This is an exercise problem. I got stuck here and would like to get a hint. The problem is
Suppose $f$ is continuous and $2\pi$-periodic, and $|\hat{f}(n)|\leq |n|^{-3/2}$ for all non-zero $n\in\mathbb{Z}$. Prove that $f$ satisfies for any $x,y$: $$|f(x)-f(y)|\leq 100|x-y|^{1/2}$$
I'm trying to proceed in the following way: since the Fourier coefficients are absolutely summable, I will expand $f$ with the Fourier series:
$$ \begin{aligned} |f(x) - f(y) | &= \left| \lim_{N\rightarrow \infty} (S_Nf(x) - S_Nf(y)) \right| \\ &\leq \lim_{N\rightarrow \infty} \sum_{n=-N}^N \left|\hat{f}(n)\right|\left|e^{inx} - e^{iny}\right| \\ &\leq \lim_{N\rightarrow \infty} \sum_{n=-N,n\neq 0}^N |n|^{-3/2} \left|e^{inx} - e^{iny}\right| \\ \end{aligned} $$
Next I want to get some Holder continuity property for $e^{inx}$ in order to proceed:
$$ \begin{aligned} \sup_{x,y}\frac{\left| e^{inx} - e^{iny}\right|}{|x-y|^{1/2}} &= \sup_{x,y}\left( \frac{\left| e^{inx} - e^{iny}\right|}{|x-y|} \right)^{1/2} \left| e^{inx} - e^{iny}\right|^{1/2} \\ &\leq \sup_{x,y}\left( \sup_{\xi\in[x,y]} \left|ine^{in\xi}\right|\right)^{1/2} \sqrt{2} \\ &\leq \sqrt{2n} \end{aligned} $$
However, if I simply plug into the original inequality, I will get an infinite sum over $1/n$, which does not converge. I think I either need to get better Holder continuity estimation for $e^{inx}$ or need to proceed in a completely different way. But I'm currently stuck here. Any help or hint would be appreciated! Thank you very much!

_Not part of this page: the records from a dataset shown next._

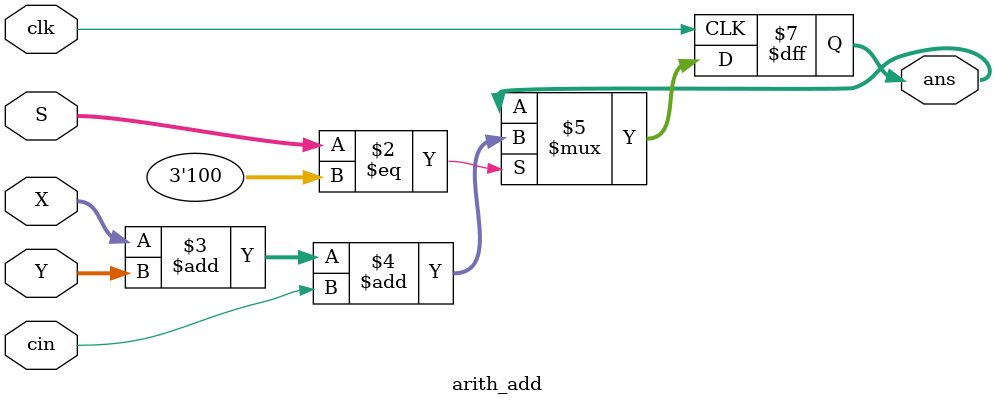
<source format=v>
module arith_add(
	input [7:0] X,
	input [7:0] Y,
	input [2:0] S,
	output reg[15:0] ans,
	input clk,
	input cin
);
always@(posedge clk)
	begin
		if(S==3'b100)
		begin
			ans<=X+Y+cin;
		end
	end
endmodule

</source>
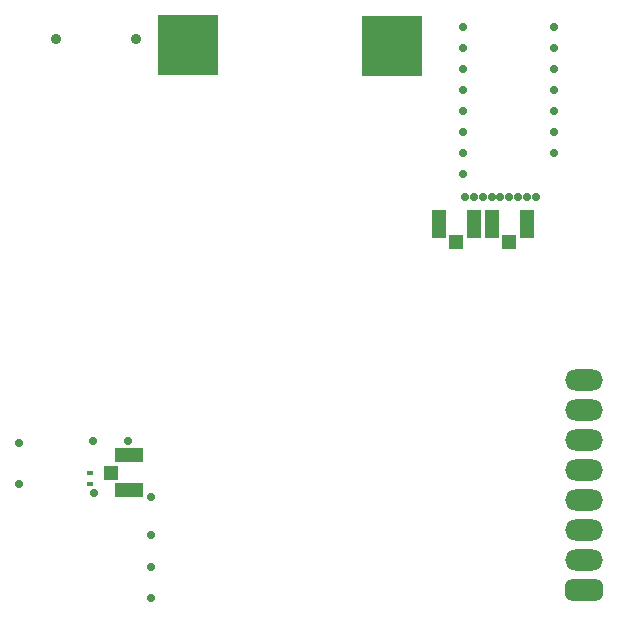
<source format=gbr>
G04*
G04 #@! TF.GenerationSoftware,Altium Limited,Altium Designer,25.5.2 (35)*
G04*
G04 Layer_Color=16711935*
%FSLAX25Y25*%
%MOIN*%
G70*
G04*
G04 #@! TF.SameCoordinates,0BB90384-501E-406B-A6C2-AE9EDDEAC3CB*
G04*
G04*
G04 #@! TF.FilePolarity,Negative*
G04*
G01*
G75*
%ADD22R,0.02254X0.01438*%
%ADD47R,0.09461X0.04934*%
%ADD48R,0.20485X0.20485*%
%ADD53R,0.20485X0.20485*%
%ADD56R,0.04934X0.04737*%
%ADD59C,0.03543*%
%ADD60C,0.02769*%
%ADD73O,0.12611X0.07099*%
G04:AMPARAMS|DCode=74|XSize=70.99mil|YSize=126.11mil|CornerRadius=19.75mil|HoleSize=0mil|Usage=FLASHONLY|Rotation=90.000|XOffset=0mil|YOffset=0mil|HoleType=Round|Shape=RoundedRectangle|*
%AMROUNDEDRECTD74*
21,1,0.07099,0.08661,0,0,90.0*
21,1,0.03150,0.12611,0,0,90.0*
1,1,0.03950,0.04331,0.01575*
1,1,0.03950,0.04331,-0.01575*
1,1,0.03950,-0.04331,-0.01575*
1,1,0.03950,-0.04331,0.01575*
%
%ADD74ROUNDEDRECTD74*%
%ADD75R,0.04934X0.09461*%
%ADD76R,0.04737X0.04934*%
D22*
X25492Y40437D02*
D03*
Y44012D02*
D03*
D47*
X38600Y38293D02*
D03*
Y49907D02*
D03*
D48*
X126169Y186183D02*
D03*
D53*
X58429Y186620D02*
D03*
D56*
X32596Y44100D02*
D03*
D59*
X14228Y188600D02*
D03*
X41000D02*
D03*
D60*
X180400Y185800D02*
D03*
X149813Y143800D02*
D03*
X180400Y150800D02*
D03*
X149813D02*
D03*
X180400Y157800D02*
D03*
X149813D02*
D03*
X180400Y164800D02*
D03*
X149813D02*
D03*
X180400Y171800D02*
D03*
X149813D02*
D03*
X180400Y178800D02*
D03*
X149813D02*
D03*
X180400Y192800D02*
D03*
X149813D02*
D03*
X149900Y185800D02*
D03*
X45800Y2400D02*
D03*
Y12800D02*
D03*
Y23200D02*
D03*
Y36100D02*
D03*
X38300Y54600D02*
D03*
X26800Y37400D02*
D03*
X26500Y54600D02*
D03*
X1900Y54100D02*
D03*
Y40300D02*
D03*
X150591Y135827D02*
D03*
X153543D02*
D03*
X156496D02*
D03*
X159449D02*
D03*
X162402D02*
D03*
X165354D02*
D03*
X168307D02*
D03*
X171260D02*
D03*
X174213D02*
D03*
D73*
X190300Y75100D02*
D03*
Y65100D02*
D03*
Y55100D02*
D03*
Y45100D02*
D03*
Y35100D02*
D03*
Y25100D02*
D03*
Y15100D02*
D03*
D74*
Y5100D02*
D03*
D75*
X153445Y126969D02*
D03*
X141831D02*
D03*
X171161D02*
D03*
X159547D02*
D03*
D76*
X165354Y120965D02*
D03*
X147638D02*
D03*
M02*

</source>
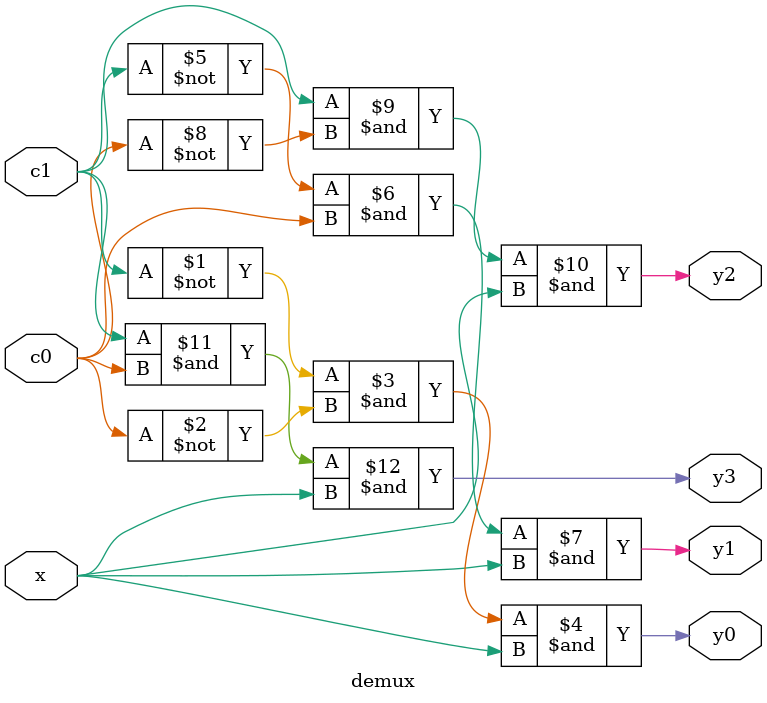
<source format=v>
`timescale 1ns / 1ps

module demux(
    input x, c1, c0,
    output y0, y1, y2, y3
    );
assign y0 = ~c1 & ~c0 & x;
assign y1 = ~c1 & c0 & x;
assign y2 = c1 & ~c0 & x;
assign y3 = c1 & c0 & x;

endmodule
</source>
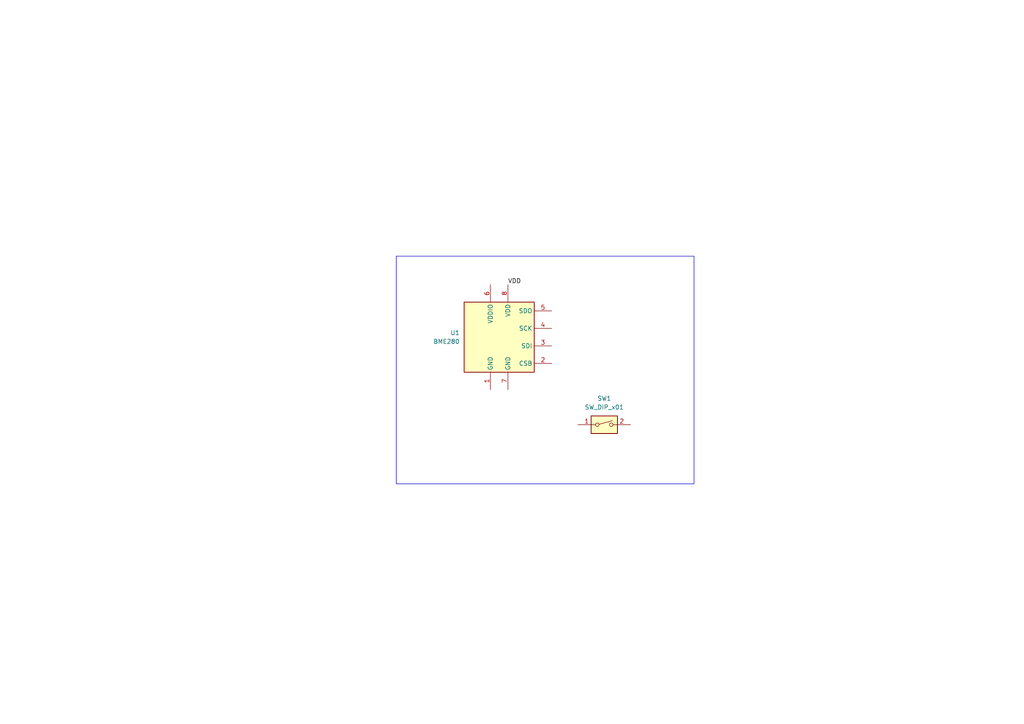
<source format=kicad_sch>
(kicad_sch
	(version 20250114)
	(generator "eeschema")
	(generator_version "9.0")
	(uuid "ed544a41-9978-4d29-824c-2a583047317a")
	(paper "A4")
	
	(rectangle
		(start 114.935 74.295)
		(end 201.295 140.335)
		(stroke
			(width 0)
			(type default)
		)
		(fill
			(type none)
		)
		(uuid 8aa1c855-293a-451e-b848-25464b1cd8a8)
	)
	(label "VDD"
		(at 147.32 82.55 0)
		(effects
			(font
				(size 1.27 1.27)
			)
			(justify left bottom)
		)
		(uuid "08446559-f86b-4b7d-8ea2-e93ffba5fbfb")
	)
	(symbol
		(lib_id "Sensor:BME280")
		(at 144.78 97.79 0)
		(unit 1)
		(exclude_from_sim no)
		(in_bom yes)
		(on_board yes)
		(dnp no)
		(fields_autoplaced yes)
		(uuid "1cf0b0b7-f4c6-49f5-bb83-78e9daf17d0c")
		(property "Reference" "U1"
			(at 133.35 96.5199 0)
			(effects
				(font
					(size 1.27 1.27)
				)
				(justify right)
			)
		)
		(property "Value" "BME280"
			(at 133.35 99.0599 0)
			(effects
				(font
					(size 1.27 1.27)
				)
				(justify right)
			)
		)
		(property "Footprint" "Package_LGA:Bosch_LGA-8_2.5x2.5mm_P0.65mm_ClockwisePinNumbering"
			(at 182.88 109.22 0)
			(effects
				(font
					(size 1.27 1.27)
				)
				(hide yes)
			)
		)
		(property "Datasheet" "https://www.bosch-sensortec.com/media/boschsensortec/downloads/datasheets/bst-bme280-ds002.pdf"
			(at 144.78 102.87 0)
			(effects
				(font
					(size 1.27 1.27)
				)
				(hide yes)
			)
		)
		(property "Description" "3-in-1 sensor, humidity, pressure, temperature, I2C and SPI interface, 1.71-3.6V, LGA-8"
			(at 144.78 97.79 0)
			(effects
				(font
					(size 1.27 1.27)
				)
				(hide yes)
			)
		)
		(pin "2"
			(uuid "9fb6157d-f54d-4c10-8b98-e9ba7d835a1a")
		)
		(pin "8"
			(uuid "dbdfd08b-eb1a-48c6-92f9-ee73d17105ef")
		)
		(pin "7"
			(uuid "4c7f62c6-aa19-4a44-8ea2-32a1d7da9e65")
		)
		(pin "4"
			(uuid "02e13a1c-c667-4002-a5a5-10e7c006b95e")
		)
		(pin "5"
			(uuid "b910abcd-526a-4952-a47f-27349940c00a")
		)
		(pin "3"
			(uuid "1a7aee95-5143-4a4a-8c7b-0fdba7470c30")
		)
		(pin "6"
			(uuid "ef80ef67-7349-4e02-8000-3fdcada0c134")
		)
		(pin "1"
			(uuid "5dddfa72-fb4d-4ac5-acdc-9762da82b58a")
		)
		(instances
			(project ""
				(path "/ed544a41-9978-4d29-824c-2a583047317a"
					(reference "U1")
					(unit 1)
				)
			)
		)
	)
	(symbol
		(lib_id "Switch:SW_DIP_x01")
		(at 175.26 123.19 0)
		(unit 1)
		(exclude_from_sim no)
		(in_bom yes)
		(on_board yes)
		(dnp no)
		(fields_autoplaced yes)
		(uuid "49e513ac-c0cd-428b-9ac5-c03cf2dfc320")
		(property "Reference" "SW1"
			(at 175.26 115.57 0)
			(effects
				(font
					(size 1.27 1.27)
				)
			)
		)
		(property "Value" "SW_DIP_x01"
			(at 175.26 118.11 0)
			(effects
				(font
					(size 1.27 1.27)
				)
			)
		)
		(property "Footprint" "Button_Switch_SMD:SW_DIP_SPSTx01_Slide_6.7x4.1mm_W6.73mm_P2.54mm_LowProfile_JPin"
			(at 175.26 123.19 0)
			(effects
				(font
					(size 1.27 1.27)
				)
				(hide yes)
			)
		)
		(property "Datasheet" "~"
			(at 175.26 123.19 0)
			(effects
				(font
					(size 1.27 1.27)
				)
				(hide yes)
			)
		)
		(property "Description" "1x DIP Switch, Single Pole Single Throw (SPST) switch, small symbol"
			(at 175.26 123.19 0)
			(effects
				(font
					(size 1.27 1.27)
				)
				(hide yes)
			)
		)
		(pin "2"
			(uuid "7b72c07e-2d64-4ebb-a146-3c01e9524fd2")
		)
		(pin "1"
			(uuid "0648c0e8-55fa-4c66-bc08-22510bccdbe8")
		)
		(instances
			(project ""
				(path "/ed544a41-9978-4d29-824c-2a583047317a"
					(reference "SW1")
					(unit 1)
				)
			)
		)
	)
	(sheet_instances
		(path "/"
			(page "1")
		)
	)
	(embedded_fonts no)
)

</source>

We have: $$\left|\frac{e^{nix}-e^{niy}}{x-y}\right|\leq\min\left(\frac{2}{|x-y|},2n\right)$$ hence: $$\begin{eqnarray*}\sum_{n=1}^{N}n^{-3/2}|e^{nix}-e^{niy}|&\leq& |x-y\,|\!\!\sum_{1\leq n\leq\frac{1}{|x-y|}}\frac{2}{\sqrt{n}}+2\sum_{n\geq\frac{1}{|x-y|}}\frac{1}{n\sqrt{n}}\\&\leq&4\sqrt{|x-y|}+6\sqrt{|x-y|}\end{eqnarray*}$$ and $$|f(x)-f(y)|\leq 20\sqrt{|x-y|}.$$